Collected data:
——————————

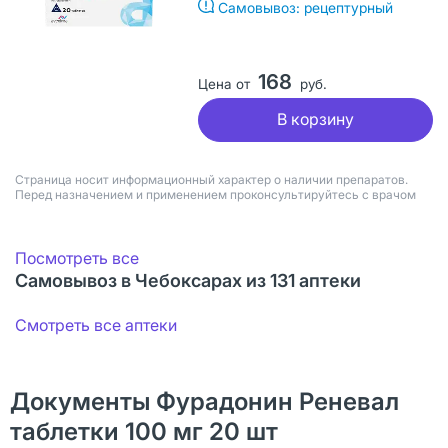
Самовывоз: рецептурный
168
Цена от
руб.
В корзину
Страница носит информационный характер о наличии препаратов.
Перед назначением и применением проконсультируйтесь с врачом
Посмотреть все
Самовывоз в Чебоксарах из 131 аптеки
Смотреть все аптеки
Документы Фурадонин Реневал
таблетки 100 мг 20 шт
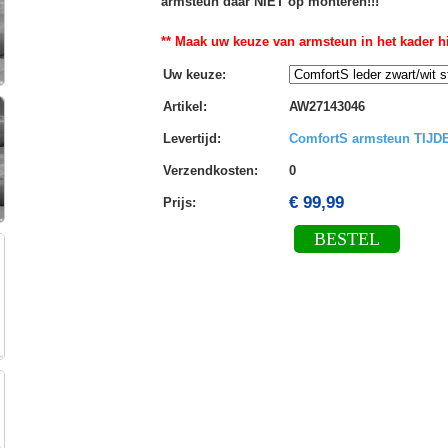
armsteun daar NIET op monteren!!!
** Maak uw keuze van armsteun in het kader hi
Uw keuze
:
Artikel
:
AW27143046
Levertijd
:
ComfortS armsteun TIJ
Verzendkosten
:
0
€ 99,99
Prijs:
BESTEL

——————————

**How to complete this task:** Print the data once more without any change, skipping each picture.

**Finished task:**
Самовывоз: рецептурный
168
Цена от
руб.
В корзину
Страница носит информационный характер о наличии препаратов.
Перед назначением и применением проконсультируйтесь с врачом
Посмотреть все
Самовывоз в Чебоксарах из 131 аптеки
Смотреть все аптеки
Документы Фурадонин Реневал
таблетки 100 мг 20 шт
armsteun daar NIET op monteren!!!
** Maak uw keuze van armsteun in het kader hi
Uw keuze
:
Artikel
:
AW27143046
Levertijd
:
ComfortS armsteun TIJ
Verzendkosten
:
0
€ 99,99
Prijs:
BESTEL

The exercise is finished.